* **Extrait du texte**:
Dans l’intérêt de l’entreprise 

Elle doit nécessairement être justifiée par l'intérêt de l'entreprise et ne pas empêcher le salarié de retrouver un emploi

Cour de cassation du 2/12/1997

 Clause limitée 

La clause de non-concurrence doit être limitée : 

  • Dans le temps

Une clause comportant une durée illimitée n’est pas valable.

Les conventions collectives peuvent parfois encadrer la durée pendant laquelle peut s’exercer la clause.

Si ce n’est pas le cas, les juges apprécieront la durée insérée avec les intérêts de l’entreprise. 

  • Dans l'espace

La limitation de la zone de non-concurrence varie selon que la clientèle est « locale » ou « mondialisée ».

Dans tous les cas de figure, cette délimitation géographique doit être précise et ne pas empêcher encore une fois le salarié de retrouver un emploi. 

  • Dans l'objet (nature des activités interdites)

La clause doit préciser la nature des activités concernées

Signalons que la jurisprudence n'exige pas que la clause obéisse cumulativement à ces trois conditions (temps, espace et objet), l'une ou l'autre de ces limitations, temps ou espace, peut suffire si le salarié conserve la possibilité de poursuivre " son " activité professionnelle. 

Contrepartie financière 

Si la clause ne prévoit aucune contrepartie financière pour le salarié, elle est considérée comme nulle.

Entrées de contours de régions:
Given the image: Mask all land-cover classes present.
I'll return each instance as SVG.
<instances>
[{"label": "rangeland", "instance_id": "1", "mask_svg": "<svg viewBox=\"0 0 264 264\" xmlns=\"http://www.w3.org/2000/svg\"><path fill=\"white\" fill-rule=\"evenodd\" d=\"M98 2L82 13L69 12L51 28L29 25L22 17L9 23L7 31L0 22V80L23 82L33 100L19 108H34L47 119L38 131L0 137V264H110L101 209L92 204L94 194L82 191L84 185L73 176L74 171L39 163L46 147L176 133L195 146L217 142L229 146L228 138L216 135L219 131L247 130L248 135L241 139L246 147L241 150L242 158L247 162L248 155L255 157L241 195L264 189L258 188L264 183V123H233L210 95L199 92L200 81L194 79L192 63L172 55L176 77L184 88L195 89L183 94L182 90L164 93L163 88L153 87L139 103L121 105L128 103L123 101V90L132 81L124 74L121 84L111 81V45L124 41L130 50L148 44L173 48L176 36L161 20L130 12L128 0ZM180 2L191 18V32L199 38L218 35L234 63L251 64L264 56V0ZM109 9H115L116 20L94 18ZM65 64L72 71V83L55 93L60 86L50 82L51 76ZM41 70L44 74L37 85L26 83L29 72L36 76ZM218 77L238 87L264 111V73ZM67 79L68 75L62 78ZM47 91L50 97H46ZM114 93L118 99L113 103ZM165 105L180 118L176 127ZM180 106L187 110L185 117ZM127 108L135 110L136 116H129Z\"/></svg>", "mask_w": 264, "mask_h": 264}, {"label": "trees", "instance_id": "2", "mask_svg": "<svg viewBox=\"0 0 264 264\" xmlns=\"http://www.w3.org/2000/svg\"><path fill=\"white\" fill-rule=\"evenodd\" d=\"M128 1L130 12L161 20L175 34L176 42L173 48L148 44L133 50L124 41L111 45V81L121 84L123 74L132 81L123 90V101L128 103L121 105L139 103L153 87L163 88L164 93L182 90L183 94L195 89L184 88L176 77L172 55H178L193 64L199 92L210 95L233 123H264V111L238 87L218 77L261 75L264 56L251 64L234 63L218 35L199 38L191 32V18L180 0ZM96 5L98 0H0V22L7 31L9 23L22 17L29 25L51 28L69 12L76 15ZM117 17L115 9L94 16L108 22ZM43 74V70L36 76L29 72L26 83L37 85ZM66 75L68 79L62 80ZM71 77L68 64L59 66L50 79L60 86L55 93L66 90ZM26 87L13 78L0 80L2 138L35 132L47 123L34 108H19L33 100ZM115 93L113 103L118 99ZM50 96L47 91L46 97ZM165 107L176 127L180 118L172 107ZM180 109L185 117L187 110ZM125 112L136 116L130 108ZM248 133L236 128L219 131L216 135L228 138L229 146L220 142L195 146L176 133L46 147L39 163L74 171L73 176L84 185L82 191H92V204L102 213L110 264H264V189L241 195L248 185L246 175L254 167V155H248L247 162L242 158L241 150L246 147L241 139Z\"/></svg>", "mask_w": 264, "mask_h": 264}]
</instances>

* **Travail demandé**:
Poursuivez le texte sur la clause de non-concurrence à partir de sa dernière phrase.

* **Réponse rédigée**:
Petite particularité, une clause ne prévoyant aucune contrepartie financière MAIS renvoyant vers la contrepartie financière prévue par la convention collective est acceptable, le renvoi vers l’article de la convention collective est alors nécessaire. 

Une contrepartie financière jugée « dérisoire » par les juges peut aboutir au même résultat.

Cour de cassation du 15/11/2006 n° 04-46721

Une contrepartie financière versée en cours de contrat rend la clause totalement nulle et sans effet.

Cour de cassation du 17/11/2010 pourvoi M 09-42.389

La clause prévoyant que la contrepartie financière ne serait pas payée en cas de licenciement pour faute grave ou lourde est nulle

Cour de cassation du 28/06/2006 pourvoi 05-40990

Une récente affaire concernant un salarié qui percevait une compensation financière pendant le contrat et aussi après la rupture du contrat permet de préciser que la valeur éventuellement dérisoire s’évalue uniquement sur la partie versée après la rupture du contrat.

Cour de cassation du 22/06/2011 pourvoi 09-71567 FSPB

Que se passe-t-il à la rupture du contrat de travail ?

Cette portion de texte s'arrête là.